Páginas

domingo, 25 de outubro de 2020

DIÁRIO DA QUARENTENA (CLXXI)

 


Michel de Montaigne (1533-1592), Walter Benjamin (1892-1940), György Lukacs (1885-1971), Roland Barthes (1915-1980), Edward Said (1935-2003), Susan Sontag (1933-2004) e George Steiner (1929-2020) são os pensadores a que recorro toda vez que preciso de alguma ajuda ou referência. São os meus anjos da guarda de estimação. E, mais importante, nunca ignoraram as minhas preces.

Evidentemente, nem sempre os acontecimentos transcorrem com a necessária delicadeza que envolve a relação mestre e aluno.

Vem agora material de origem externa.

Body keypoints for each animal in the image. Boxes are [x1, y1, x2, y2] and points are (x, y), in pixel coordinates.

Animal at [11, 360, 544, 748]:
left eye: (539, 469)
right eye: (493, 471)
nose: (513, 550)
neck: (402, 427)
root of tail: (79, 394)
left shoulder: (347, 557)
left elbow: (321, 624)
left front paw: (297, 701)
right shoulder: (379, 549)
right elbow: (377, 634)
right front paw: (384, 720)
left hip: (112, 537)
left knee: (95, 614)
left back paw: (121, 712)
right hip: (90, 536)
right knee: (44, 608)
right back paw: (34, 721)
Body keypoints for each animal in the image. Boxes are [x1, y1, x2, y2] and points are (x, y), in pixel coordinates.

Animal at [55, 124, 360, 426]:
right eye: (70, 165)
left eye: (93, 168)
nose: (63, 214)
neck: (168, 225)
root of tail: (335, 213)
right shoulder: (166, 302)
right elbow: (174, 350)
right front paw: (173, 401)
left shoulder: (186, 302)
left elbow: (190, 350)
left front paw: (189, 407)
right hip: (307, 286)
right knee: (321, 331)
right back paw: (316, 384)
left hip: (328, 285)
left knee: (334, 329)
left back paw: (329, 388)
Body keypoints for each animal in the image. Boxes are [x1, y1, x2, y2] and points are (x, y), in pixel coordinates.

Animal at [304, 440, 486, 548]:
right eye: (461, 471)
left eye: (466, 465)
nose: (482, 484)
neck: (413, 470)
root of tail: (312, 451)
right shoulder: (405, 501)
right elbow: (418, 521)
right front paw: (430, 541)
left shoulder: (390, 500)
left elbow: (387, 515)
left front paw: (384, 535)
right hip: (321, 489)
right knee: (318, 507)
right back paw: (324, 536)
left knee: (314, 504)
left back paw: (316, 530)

Como todo indisciplinado, que nega a dinâmica da vassalagem, conjugo turbulências, discordâncias e, da forma mais nítida possível, dúvidas. Não é o comportamento que faria sucesso nos salões literários de Paris do século XVII. Ou nas reuniões políticas contemporâneas. Não por acaso, em determinado período de minha vida, a long time ago in a galaxy far, far away, fui rotulado de inorgânico, uma subcategoria política derivada do pensamento de Antonio Gramsci (1891-1937). Provavelmente foi o melhor elogio que recebi em toda a minha vida.

Acredito que a literatura, em particular, e as discussões intelectuais, de forma geral, implicam em exercícios de inquietude. E isso resulta, principalmente, no debate incessante – não como uma forma ininterrupta de negação, mas como um exercício do método dialético. Uma aposta de que a potência se revelará através do choque entre as ideias. Ou na exaustão. O que vier primeiro.

Foi no exercício do embate entre um conceito e sua antítese que aprendi que o discurso amoroso precisa resultar em fruição, prazer e/ou gozo. Contrário à esterilidade, entendo que a ação que movimenta o diálogo precisa provocar rumores e humores, tempestades e desconforto. Felizmente, há quem discorde. O que é saudável, pois, na interpretação de um dos grandes sociólogos do século XX, Nelson Rodrigues (1912-1980), toda unanimidade é burra.

A linguagem deve se projetar no espaço social como instrumento de luta. Somente aqueles que mergulham nas entranhas das palavras e emergem da malha composta por fios conflitantes podem projetar a construção de um discurso coerente – mas que, como uma casa de vidro, deve ser transparente. Sem esse requisito será apenas mais um aparelhamento ideológico a serviço de quem está no poder. A política e o mal (seja lá o que isso for) muitas vezes se irmanam – para poder oprimir com maior intensidade.

Pensar está em oposição ao silêncio, à negação e ao compactuar com o inimigo (que precisa ser bem definido, sob o risco de gerar algum tipo de confusão entre miragens e falsos profetas, fantasmas e deslumbramentos). Por isso, independente da força das tropas invasoras, cabe denunciar – ininterruptamente – a violência e o arbítrio. Compactuar significa rendição. Por maior que possa parecer o vendaval de intolerância fascista, urge lançar âncora e estabelecer limites. Somente assim será possível sobreviver à nova Idade Média que está se desenhando no horizonte.

Cercado pelos livros escritos por aqueles que me abrigaram intelectualmente obtenho satisfação. Mas não será com livros e ideias que encontrarei a felicidade. Ou a facilidade. Aquele que sonha de olhos abertos – como convém aos céticos – sabe que, na estrada que leva ao esclarecimento, existem muitas pedras, perigos e inimigos da razão.